**CONSIGNES**.
**a.** D'après l'extrait, qu'est-ce qui a fait lourdement chuter la bourse en quelques heures ?
**b.** Recopiez le passage de l'extrait compris entre « Dans la passé, aux » et « Staline même combat. », ces deux bornes incluses.

**EXTRAIT DU DOCUMENT**.
· · · · · · ·
Dans la passé, aux côtés du criminel de guerre Kissinger il a été l’un des
champions de la politique «de l’homme fou». Entendez qu’il faut faire les
choses les moins prévisibles pour surprendre l’adversaire…
Outre la
tentation de faire le fou, Trump a d’autres raisons qui le poussent à oublier
sa promesse de bonne entente avec la Russie. Wall Street a fait remarquer à la
maison Blanche que l’annonce d’une politique apaisée avec Moscou a fait, en quelques
heures, lourdement chuter la bourse. Pour continuer de produire, de vendre,
d’exploiter, de tuer, le lobby militaro-industriel américain a besoin d’un
ennemi qui hante les citoyens et Hollywood, il faut donc raviver la légende:
Poutine et Staline même combat.
· · · · · · ·
**DONNÉES FOURNIES**.
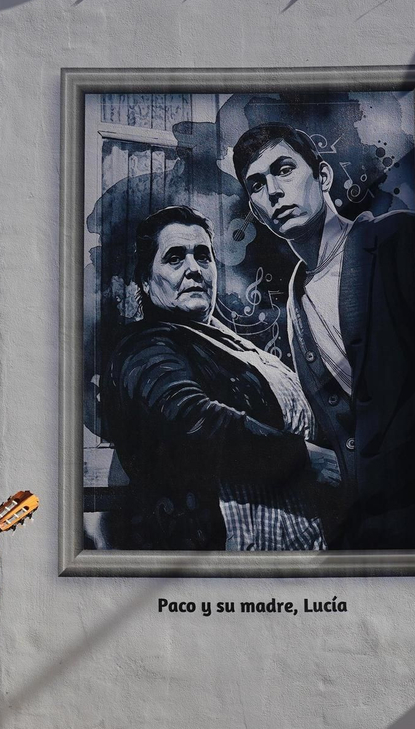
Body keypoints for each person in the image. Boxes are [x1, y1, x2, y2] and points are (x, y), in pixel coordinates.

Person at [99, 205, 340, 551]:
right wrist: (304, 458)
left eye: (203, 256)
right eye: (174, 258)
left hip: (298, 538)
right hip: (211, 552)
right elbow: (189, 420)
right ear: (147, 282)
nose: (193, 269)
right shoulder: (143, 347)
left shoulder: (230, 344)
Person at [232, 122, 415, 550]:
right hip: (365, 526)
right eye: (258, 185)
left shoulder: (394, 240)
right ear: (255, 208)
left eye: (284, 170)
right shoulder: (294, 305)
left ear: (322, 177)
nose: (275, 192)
· · · · · · ·
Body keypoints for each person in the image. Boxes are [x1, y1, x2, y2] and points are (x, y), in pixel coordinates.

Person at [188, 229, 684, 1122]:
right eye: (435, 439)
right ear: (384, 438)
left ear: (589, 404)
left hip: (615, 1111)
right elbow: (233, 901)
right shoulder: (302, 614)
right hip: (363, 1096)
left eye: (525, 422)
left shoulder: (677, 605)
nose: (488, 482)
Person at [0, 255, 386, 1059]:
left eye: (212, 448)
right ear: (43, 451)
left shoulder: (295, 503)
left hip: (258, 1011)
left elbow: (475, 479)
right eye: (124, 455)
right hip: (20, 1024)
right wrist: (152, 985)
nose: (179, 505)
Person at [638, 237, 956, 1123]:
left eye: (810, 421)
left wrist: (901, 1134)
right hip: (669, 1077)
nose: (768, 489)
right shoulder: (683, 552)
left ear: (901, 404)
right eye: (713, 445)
· · · · · · ·
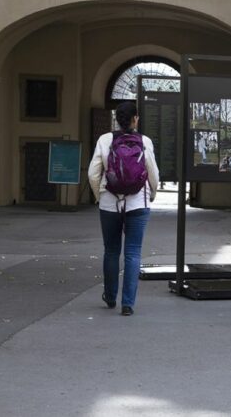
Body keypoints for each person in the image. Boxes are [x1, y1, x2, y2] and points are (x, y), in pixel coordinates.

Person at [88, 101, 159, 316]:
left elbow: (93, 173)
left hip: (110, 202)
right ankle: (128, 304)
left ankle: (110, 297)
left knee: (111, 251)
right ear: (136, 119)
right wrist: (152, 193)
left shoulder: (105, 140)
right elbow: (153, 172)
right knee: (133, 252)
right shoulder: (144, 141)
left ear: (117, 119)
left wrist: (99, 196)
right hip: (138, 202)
· · · · · · ·
**CORRIGÉ DES EXERCICES**.
**a.** L'annonce d'une politique apaisée avec Moscou.

**b.**
Dans la passé, aux côtés du criminel de guerre Kissinger il a été l’un des
champions de la politique «de l’homme fou». Entendez qu’il faut faire les
choses les moins prévisibles pour surprendre l’adversaire…
Outre la
tentation de faire le fou, Trump a d’autres raisons qui le poussent à oublier
sa promesse de bonne entente avec la Russie. Wall Street a fait remarquer à la
maison Blanche que l’annonce d’une politique apaisée avec Moscou a fait, en quelques
heures, lourdement chuter la bourse. Pour continuer de produire, de vendre,
d’exploiter, de tuer, le lobby militaro-industriel américain a besoin d’un
ennemi qui hante les citoyens et Hollywood, il faut donc raviver la légende:
Poutine et Staline même combat.